Base.@kwdef mutable struct MyDataset
  input::MyInputDataset = MyInputDataset()
  processed::MyInputDataset = MyInputDataset()
end

Base.@kwdef mutable struct MyInputDataset 
  first_st::FirstStruct = FirstStruct()
  second_st::SecondStruct = SecondStruct()
  df1::DataFrame = DataFrame()
  df2::DataFrame = DataFrame()
end

Now I instantiate the df1 dataframe inside the input struct and let the same dataframe from the processed struct to point to it

julia> dataset.input.df1 = DataFrame("w"=>2)
1×1 DataFrame
 Row │ w     
     │ Int64
─────┼───────
   1 │     2

julia> dataset.processed.df1 = dataset.input.df1 
1×1 DataFrame
 Row │ w     
     │ Int64
─────┼───────
   1 │     2

After that if I want to change the dataframe of the processed it will change also the value of the input’s dataframe

julia> dataset.processed.df1 = DataFrame("r"=>2)
1×1 DataFrame
 Row │ r     
     │ Int64
─────┼───────
   1 │     2

julia> dataset.input.df1 
1×1 DataFrame
 Row │ r     
     │ Int64
─────┼───────
   1 │     2

Could anyone explain me why and/or help me?

Thank you

When you assign dataset.processed.df1 = dataset.input.df1 , you’re not creating a new dataframe with the same contents, instead you’re making processed.df1 point to the same DataFrame as input.df1. This is generally how Julia works: assignment does not create a new copy.

If you want it to be a new DF, create a new dataframe with the copy method, for eg. dataset.processed.df1 = copy(dataset.input.df1; copycols=true) .

Welcome to the Julia community!

If I understand correctly, you’re showing desired behaviour here, i.e. you’d want dataset.input.df1 to be as you printed (which is not how this currently works)?
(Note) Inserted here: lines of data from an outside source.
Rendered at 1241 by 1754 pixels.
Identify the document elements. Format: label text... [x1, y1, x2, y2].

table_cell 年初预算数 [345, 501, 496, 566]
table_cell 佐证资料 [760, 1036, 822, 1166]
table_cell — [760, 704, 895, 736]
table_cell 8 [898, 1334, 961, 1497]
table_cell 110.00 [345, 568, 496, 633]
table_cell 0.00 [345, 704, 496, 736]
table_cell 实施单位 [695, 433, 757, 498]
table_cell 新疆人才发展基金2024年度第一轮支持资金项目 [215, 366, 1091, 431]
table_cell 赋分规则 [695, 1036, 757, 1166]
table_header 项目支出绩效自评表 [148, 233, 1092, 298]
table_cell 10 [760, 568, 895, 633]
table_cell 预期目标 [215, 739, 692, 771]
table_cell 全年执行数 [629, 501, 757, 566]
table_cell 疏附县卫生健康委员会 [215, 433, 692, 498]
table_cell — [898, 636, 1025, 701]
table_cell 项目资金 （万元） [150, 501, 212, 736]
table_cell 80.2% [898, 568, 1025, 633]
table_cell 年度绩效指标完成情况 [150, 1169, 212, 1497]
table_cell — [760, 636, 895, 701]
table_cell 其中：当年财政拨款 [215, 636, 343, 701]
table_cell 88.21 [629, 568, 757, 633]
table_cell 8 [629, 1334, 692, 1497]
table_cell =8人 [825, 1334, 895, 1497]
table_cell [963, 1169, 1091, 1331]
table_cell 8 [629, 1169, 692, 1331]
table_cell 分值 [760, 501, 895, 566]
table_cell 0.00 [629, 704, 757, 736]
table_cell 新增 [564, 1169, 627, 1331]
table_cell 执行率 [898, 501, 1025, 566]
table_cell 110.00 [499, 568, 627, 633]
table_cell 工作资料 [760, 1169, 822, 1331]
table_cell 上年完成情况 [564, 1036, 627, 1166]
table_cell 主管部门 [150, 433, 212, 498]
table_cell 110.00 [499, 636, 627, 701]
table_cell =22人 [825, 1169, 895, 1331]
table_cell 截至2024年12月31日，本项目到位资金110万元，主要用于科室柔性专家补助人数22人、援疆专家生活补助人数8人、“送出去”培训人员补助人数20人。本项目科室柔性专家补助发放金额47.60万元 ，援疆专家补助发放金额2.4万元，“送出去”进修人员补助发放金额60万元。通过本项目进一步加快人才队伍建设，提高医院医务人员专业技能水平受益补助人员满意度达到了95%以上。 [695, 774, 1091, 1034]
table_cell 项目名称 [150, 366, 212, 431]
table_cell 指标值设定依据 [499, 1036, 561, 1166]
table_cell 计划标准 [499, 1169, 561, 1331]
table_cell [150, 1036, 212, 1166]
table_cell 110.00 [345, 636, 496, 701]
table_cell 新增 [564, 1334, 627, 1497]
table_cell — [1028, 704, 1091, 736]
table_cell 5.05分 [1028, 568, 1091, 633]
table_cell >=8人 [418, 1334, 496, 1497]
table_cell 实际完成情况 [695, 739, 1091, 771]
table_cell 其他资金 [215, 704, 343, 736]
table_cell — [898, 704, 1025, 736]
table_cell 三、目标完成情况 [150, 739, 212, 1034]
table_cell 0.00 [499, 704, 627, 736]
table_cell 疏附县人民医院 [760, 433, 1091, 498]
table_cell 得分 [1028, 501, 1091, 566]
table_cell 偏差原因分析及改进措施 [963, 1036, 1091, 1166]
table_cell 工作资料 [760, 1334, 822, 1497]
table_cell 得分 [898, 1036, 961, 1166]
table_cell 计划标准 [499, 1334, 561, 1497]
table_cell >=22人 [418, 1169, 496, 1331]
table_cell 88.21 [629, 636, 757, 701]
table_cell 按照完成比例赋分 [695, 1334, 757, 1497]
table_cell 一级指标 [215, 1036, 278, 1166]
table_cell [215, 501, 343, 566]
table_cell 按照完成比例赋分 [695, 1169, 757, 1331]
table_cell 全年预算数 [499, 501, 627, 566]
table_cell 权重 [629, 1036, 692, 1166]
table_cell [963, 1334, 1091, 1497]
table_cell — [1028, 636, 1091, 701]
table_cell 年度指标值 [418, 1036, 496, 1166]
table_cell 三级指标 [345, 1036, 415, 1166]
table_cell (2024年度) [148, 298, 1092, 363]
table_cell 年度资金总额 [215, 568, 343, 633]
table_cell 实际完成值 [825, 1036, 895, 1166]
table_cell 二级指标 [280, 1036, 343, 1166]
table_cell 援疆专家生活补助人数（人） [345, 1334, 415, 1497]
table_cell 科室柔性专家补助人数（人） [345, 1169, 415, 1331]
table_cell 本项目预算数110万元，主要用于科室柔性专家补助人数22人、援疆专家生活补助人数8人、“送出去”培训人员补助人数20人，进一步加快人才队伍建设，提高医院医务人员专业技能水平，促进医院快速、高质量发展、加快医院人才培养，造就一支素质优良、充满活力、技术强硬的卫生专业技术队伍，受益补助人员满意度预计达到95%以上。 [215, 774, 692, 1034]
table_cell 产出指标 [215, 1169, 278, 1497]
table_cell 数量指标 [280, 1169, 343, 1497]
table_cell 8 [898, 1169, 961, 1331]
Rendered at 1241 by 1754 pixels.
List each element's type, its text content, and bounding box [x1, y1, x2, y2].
If so, then the situation is that you here reassign dataset.processed.df1 to point to a new DataFrame (with "r"), while dataset.input.df1 still refers to the old one (with "w"). Instead, you need to modify the original DataFrame inplace (using ! methods). E.g.

julia> dataset.processed.df1 = dataset.input.df1 = DataFrame("w"=>2);

julia> rename!(dataset.processed.df1, :w => :r)  # Change the content of dataset.processed.df1, but don't reassign the variable
1×1 DataFrame
 Row │ r
     │ Int64
─────┼───────
   1 │     2

julia> dataset.input.df1
1×1 DataFrame
 Row │ r
     │ Int64
─────┼───────
   1 │     2

Alternatively, and for the same reasons, you could work with Refs / Base.RefValues.